Friday, June 3, 2011

In Praise of Terry Jones

Back in 2006, Terry Jones - of Monty Python fame - and the BBC released a documentary series called Terry Jones' Medieval Lives. Jones, aside from being a culturally significant writer, director and comedian, is also an Oxford educated historian. Jones was interviewed in The Observer and stated his reasons for making the series:

"The main reason I wanted to make Medieval Lives was to get my own back on the Renaissance. It's not that the Renaissance has ever done me any harm personally, you understand. It's just that I'm sick of the way people's eyes light up when they start talking about the Renaissance. I'm sick of the way art critics tend to say: 'Aaaah! The Renaissance!' with that deeply self-satisfied air of someone who is at last getting down to the Real Thing. And I'm sick to death of that ridiculous assumption that that before the Renaissance human beings had no sense of individuality."

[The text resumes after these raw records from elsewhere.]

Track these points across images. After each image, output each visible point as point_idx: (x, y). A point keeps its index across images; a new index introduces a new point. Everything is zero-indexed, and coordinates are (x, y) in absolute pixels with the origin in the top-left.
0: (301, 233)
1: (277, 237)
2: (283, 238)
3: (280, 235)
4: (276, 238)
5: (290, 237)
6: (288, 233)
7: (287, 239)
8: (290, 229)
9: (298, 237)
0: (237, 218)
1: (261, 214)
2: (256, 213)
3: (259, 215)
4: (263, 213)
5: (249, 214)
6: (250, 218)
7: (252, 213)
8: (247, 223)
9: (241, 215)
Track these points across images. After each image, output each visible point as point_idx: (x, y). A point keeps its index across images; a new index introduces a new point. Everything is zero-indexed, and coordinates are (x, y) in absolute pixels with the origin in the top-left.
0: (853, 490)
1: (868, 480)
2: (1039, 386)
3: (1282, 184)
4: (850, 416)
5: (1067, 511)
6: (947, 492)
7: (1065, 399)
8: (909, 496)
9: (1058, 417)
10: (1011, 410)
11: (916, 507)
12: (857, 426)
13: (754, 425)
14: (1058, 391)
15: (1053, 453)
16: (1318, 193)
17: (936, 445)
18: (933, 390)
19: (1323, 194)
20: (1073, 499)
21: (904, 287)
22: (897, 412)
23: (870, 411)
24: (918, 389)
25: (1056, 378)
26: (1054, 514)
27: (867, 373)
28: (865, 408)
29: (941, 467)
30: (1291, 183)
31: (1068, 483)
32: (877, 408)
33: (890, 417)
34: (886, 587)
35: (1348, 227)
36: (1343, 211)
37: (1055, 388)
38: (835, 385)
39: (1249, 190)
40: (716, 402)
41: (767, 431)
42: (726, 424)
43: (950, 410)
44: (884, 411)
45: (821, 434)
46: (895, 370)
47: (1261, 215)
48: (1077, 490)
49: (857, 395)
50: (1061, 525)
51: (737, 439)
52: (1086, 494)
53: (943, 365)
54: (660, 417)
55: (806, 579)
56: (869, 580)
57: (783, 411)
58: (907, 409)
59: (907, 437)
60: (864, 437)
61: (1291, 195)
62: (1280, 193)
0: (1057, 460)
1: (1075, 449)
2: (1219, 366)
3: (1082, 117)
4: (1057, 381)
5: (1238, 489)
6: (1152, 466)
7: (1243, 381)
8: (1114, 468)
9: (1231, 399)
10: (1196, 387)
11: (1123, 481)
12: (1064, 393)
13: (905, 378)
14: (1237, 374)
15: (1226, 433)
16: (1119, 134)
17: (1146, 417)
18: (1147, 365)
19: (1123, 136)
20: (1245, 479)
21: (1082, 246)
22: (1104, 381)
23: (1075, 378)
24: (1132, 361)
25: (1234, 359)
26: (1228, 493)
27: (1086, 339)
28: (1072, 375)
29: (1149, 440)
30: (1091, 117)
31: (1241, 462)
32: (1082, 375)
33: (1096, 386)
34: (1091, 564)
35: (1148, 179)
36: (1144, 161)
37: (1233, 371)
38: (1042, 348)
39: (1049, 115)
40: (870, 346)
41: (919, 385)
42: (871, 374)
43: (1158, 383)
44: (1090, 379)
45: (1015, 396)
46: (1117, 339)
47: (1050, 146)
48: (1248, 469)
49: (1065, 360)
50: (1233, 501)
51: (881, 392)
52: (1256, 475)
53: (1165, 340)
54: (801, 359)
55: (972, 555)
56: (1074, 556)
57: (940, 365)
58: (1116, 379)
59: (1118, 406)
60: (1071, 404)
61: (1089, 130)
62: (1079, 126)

As it happens, I agree with the positions that Jones takes throughout the series. Jones tackles common misconceptions and myths that persist about the Medieval age and its peoples even to today. He presents the commonly held belief and then counters it. For instance, he looks at the legacy of the three King Richards, and how one has been unjustly "lionised" (pardon the pun) and the other two unjustly vilified.
I once wrote a paper entitled Perceptions of Satan through the Medieval Ages, (sadly lost along with the discs in a burglary) in which I posited that the Medieval peoples were far less superstitious regarding witchcraft (and Satan) then the people who came after them. Medieval teachings stated that all power comes from God, therefore witches had no power - it was just superstition. Jones reiterates that sentiment in the episode that looks at the status of women in the Medieval Age.
I was never able to see the series when it ran on cable television, but I picked up Netflix when I bought my XBOX and the series is on that service. Well worth checking out. I am looking forward to seeing Terry Jones' Barbarians as well, when it is offered.